When you first screw the plug into the reservoir, yes you would have some air in the gap above the electrolyte. Once the fuel cell starts making HHO, the air will be purged out of the reservoir and into the air cleaner box. I fail to see how the fuel cell can make air from the electrolyte. However, I'm a mechanical engineer, not a chemical engineer. And it's been 10+ years since my chemistry classes.
The fuel cell is seperating the hydrogen out of water, right? (Basic chem, H20).
That means that if it's seperating Hydrogen out, the oxygen has to go somewhere, right?
That my point. I wasn't talking about the air gap in the bottle or in the fuel cell (or anywhere else for that matter), but was referencing directly what the fuel cell was producing. My point is that at best, you're likely to have ~ a 2 to 1 ratio of hydrogen to oxygen....but no water is pure (certainly the system has "contaminates" in it, you are using a catalyst), so those will effect what's actually produced. So you could end up with other gasses being produced along with the hydrogen and oxygen.
So while the fuel cell might
displace ~1.6L of water in 1 minute, it's highly unlikely that gas is 100% hydrogen. Frankly if it was even 50% hydrogen I'd be fairly suprised. Even assuming a 2 : 1 ratio of hydrogen : other gasses (a very high ratio), you're only looking at ~1L of hydrogen per minute, at near peak conditions.
So while the "displacement" test certainly
looks impressive, it's only the first step in actually measuring how much hydrogen the fuel cell is producing.
It really would not be hard for you hardcore skeptics to make a fuel cell and do these tests you desire...
One of the mudders on here works at the local University. I don't expect the Uni to have the equipment to test and see what's the air composition (it's fairly small), but I'll ask him and see if he can ask around and find out. If they have the capability, and if the fee isn't terribly expensive, I'll throw one together and see the results I get.

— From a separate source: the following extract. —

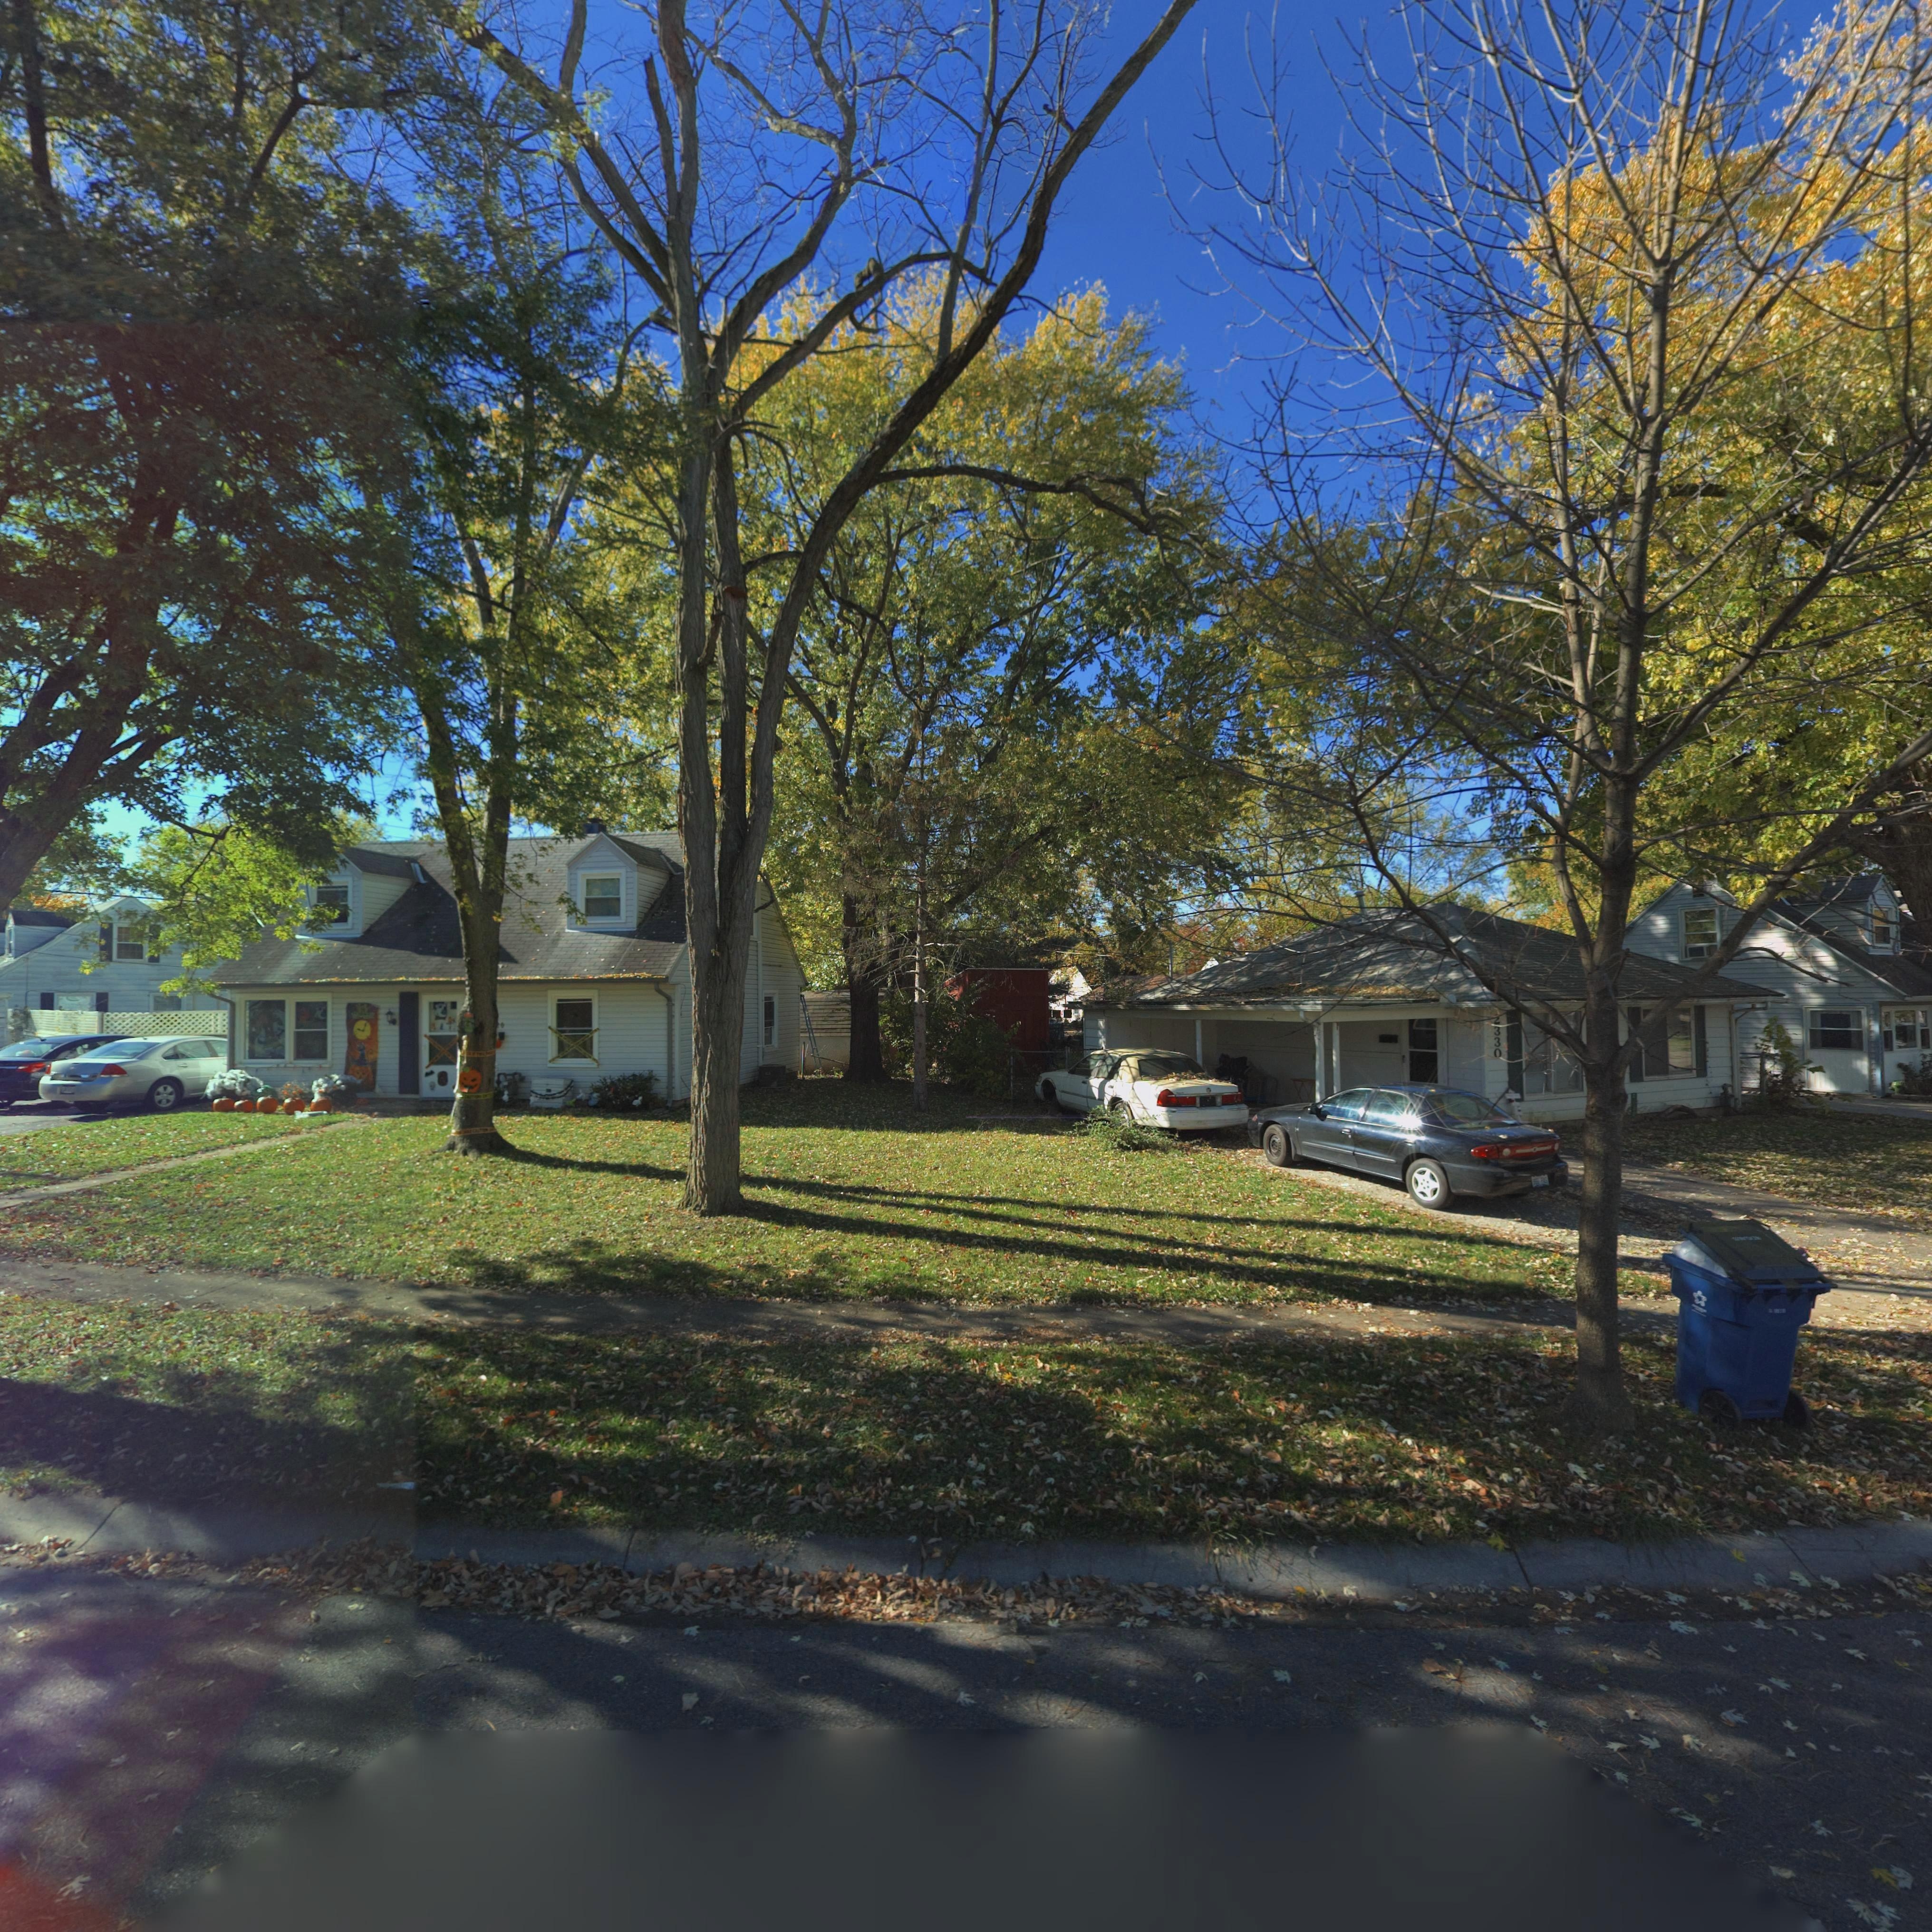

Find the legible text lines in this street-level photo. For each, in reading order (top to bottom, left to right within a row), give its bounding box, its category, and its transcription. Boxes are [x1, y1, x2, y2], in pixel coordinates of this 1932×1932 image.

[1493, 1025, 1503, 1060] StreetNumber: 330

But I'm sure someone's going to say "The Dutchman one is better! It produces at least 10 billion times more hydrogen!"
(Not you, since you're aleady looking at building your own. But someone I'm sure.)
If someone wants to send me a Dutchman one, I'll run the tests (again provided the capability is there) and am willing to pay shipping both ways.
I guess I need you guys to prove to me why I'm wrong and it's not actually improving gas mileage, as much as you need me to prove it's actually working. We can't accomplish that over the internet.
The trip odometer & gas pump volume readings are not lying to me as far as I know...
No one's claiming that your father isn't getting what you say he's getting.
Our concern is more of the actual
damage that he may or may not be doing to his rig.
In the one pic you posted (which is focused on the ground, so the spark plug is quite blurry unfortunatly), the plug (to me, and I am only an armchair "expert") looks
quite dark. I spent last night going through nearly every thread about spark plugs in the 80's section, and I saw plenty of pics of 80-120k plugs that looked in better shape than the one you posted.
But I don't know how many miles your dad's been running on those (if they've been in there 80k miles, then that'd be a big difference than say 30k). Could you post up some info on your dad's truck? (Milage, miles on the spark plugs, etc)
Heck, I remember my grandfather telling me a story about a friend of his who (back when everyone was panicked about a gas shortage decades ago) was making a LOT of money leaning out engines for folks (all on the side). He'd see up to ~50% improvements in milage. Unfortunatly a few months later several of the folks he had done this to became quite upset when they toasted their engine.....
It can take months for the consequences of running lean can show up. That's why I'm convinced that the "improvements" are mostly (or even completely) due to leaning out the engine, and everything else is just packaging. But that's just my personal opinion, and doesn't mean I'm not curious to see the results.